##### SUPPLIED INFORMATION #####
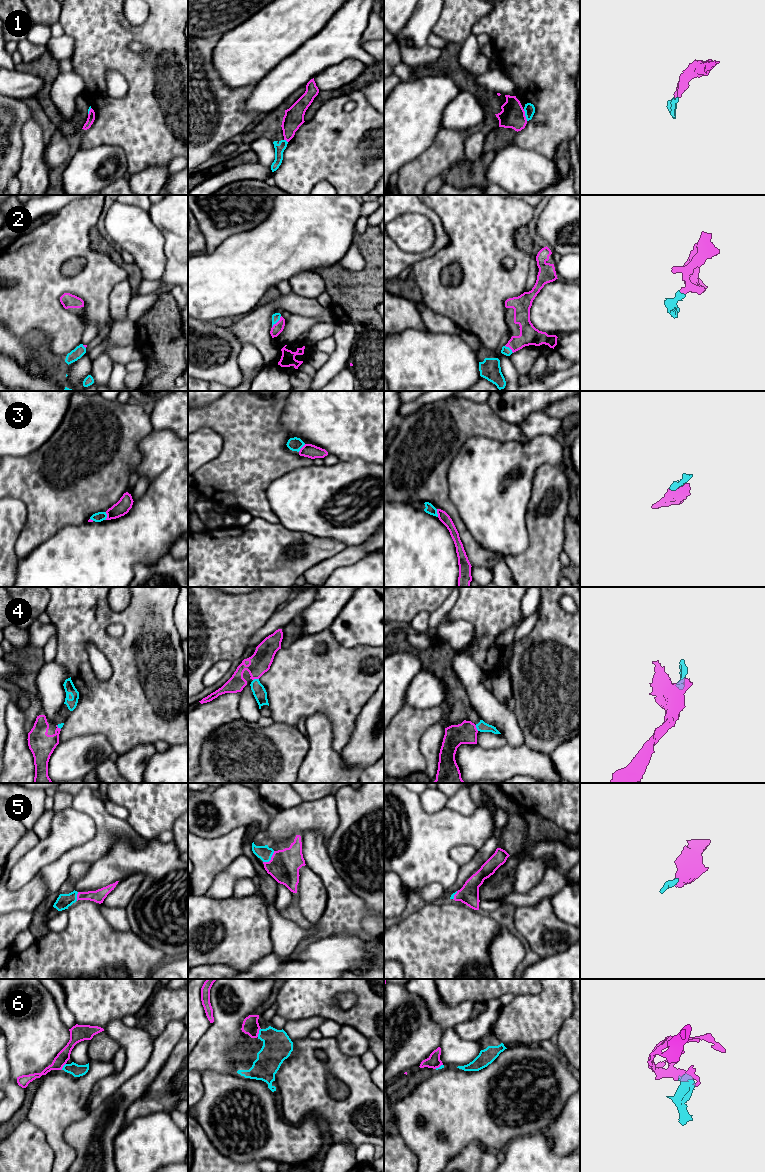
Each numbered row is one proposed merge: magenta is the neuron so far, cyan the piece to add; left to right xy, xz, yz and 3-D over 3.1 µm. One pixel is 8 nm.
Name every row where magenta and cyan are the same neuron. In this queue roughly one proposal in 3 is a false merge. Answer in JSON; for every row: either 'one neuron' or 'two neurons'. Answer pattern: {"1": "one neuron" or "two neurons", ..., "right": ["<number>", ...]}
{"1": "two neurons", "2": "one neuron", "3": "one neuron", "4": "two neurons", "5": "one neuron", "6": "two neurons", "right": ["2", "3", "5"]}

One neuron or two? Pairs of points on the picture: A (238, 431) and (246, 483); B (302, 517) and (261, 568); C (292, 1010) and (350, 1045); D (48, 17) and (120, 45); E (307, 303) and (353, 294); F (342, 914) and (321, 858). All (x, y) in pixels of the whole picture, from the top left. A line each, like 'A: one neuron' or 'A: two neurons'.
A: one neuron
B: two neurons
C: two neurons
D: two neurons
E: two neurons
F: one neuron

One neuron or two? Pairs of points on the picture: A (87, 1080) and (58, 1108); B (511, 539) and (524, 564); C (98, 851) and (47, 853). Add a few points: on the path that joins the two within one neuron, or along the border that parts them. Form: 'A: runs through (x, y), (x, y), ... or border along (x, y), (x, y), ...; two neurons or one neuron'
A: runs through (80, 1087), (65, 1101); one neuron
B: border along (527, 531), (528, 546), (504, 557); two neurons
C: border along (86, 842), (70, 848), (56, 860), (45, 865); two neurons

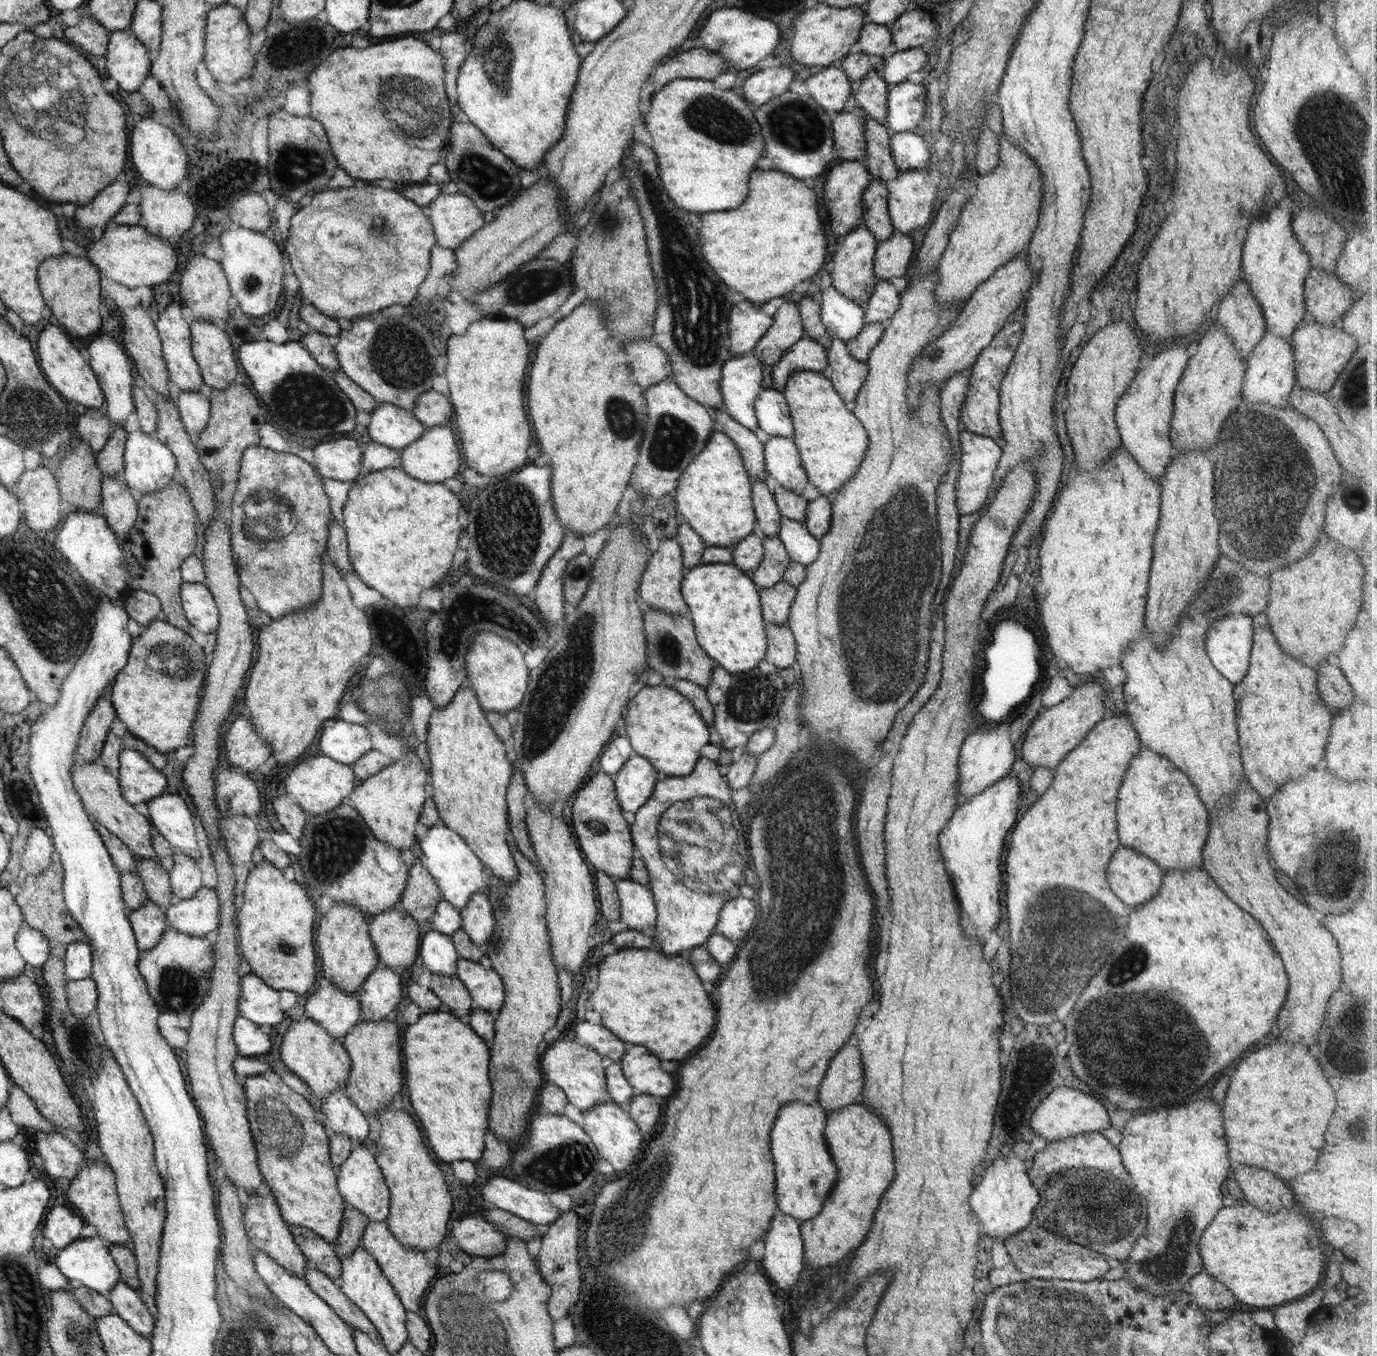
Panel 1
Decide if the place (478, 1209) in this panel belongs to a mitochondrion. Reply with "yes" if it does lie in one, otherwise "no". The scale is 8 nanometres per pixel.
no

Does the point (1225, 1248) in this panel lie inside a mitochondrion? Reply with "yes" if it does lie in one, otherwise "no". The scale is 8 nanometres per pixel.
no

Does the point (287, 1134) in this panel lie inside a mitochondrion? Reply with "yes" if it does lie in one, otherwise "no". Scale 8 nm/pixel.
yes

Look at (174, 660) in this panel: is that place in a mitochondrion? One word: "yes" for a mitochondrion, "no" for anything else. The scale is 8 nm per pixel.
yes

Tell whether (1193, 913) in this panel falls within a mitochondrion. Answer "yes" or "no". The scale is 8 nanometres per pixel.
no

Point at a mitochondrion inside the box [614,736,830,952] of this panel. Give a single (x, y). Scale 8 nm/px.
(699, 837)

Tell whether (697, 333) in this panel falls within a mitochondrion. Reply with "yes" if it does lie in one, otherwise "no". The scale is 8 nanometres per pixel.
#####
# [WORK TO COMPLETE]
Once the line that contains "Decide if the" is found, please give it again exactly, along with each line that comes after it, through the last line of the entries.

# [SOLVED EXERCISE]
Decide if the place (478, 1209) in this panel belongs to a mitochondrion. Reply with "yes" if it does lie in one, otherwise "no". The scale is 8 nanometres per pixel.
no

Does the point (1225, 1248) in this panel lie inside a mitochondrion? Reply with "yes" if it does lie in one, otherwise "no". The scale is 8 nanometres per pixel.
no

Does the point (287, 1134) in this panel lie inside a mitochondrion? Reply with "yes" if it does lie in one, otherwise "no". Scale 8 nm/pixel.
yes

Look at (174, 660) in this panel: is that place in a mitochondrion? One word: "yes" for a mitochondrion, "no" for anything else. The scale is 8 nm per pixel.
yes

Tell whether (1193, 913) in this panel falls within a mitochondrion. Answer "yes" or "no". The scale is 8 nanometres per pixel.
no

Point at a mitochondrion inside the box [614,736,830,952] of this panel. Give a single (x, y). Scale 8 nm/px.
(699, 837)

Tell whether (697, 333) in this panel falls within a mitochondrion. Reply with "yes" if it does lie in one, otherwise "no". The scale is 8 nanometres per pixel.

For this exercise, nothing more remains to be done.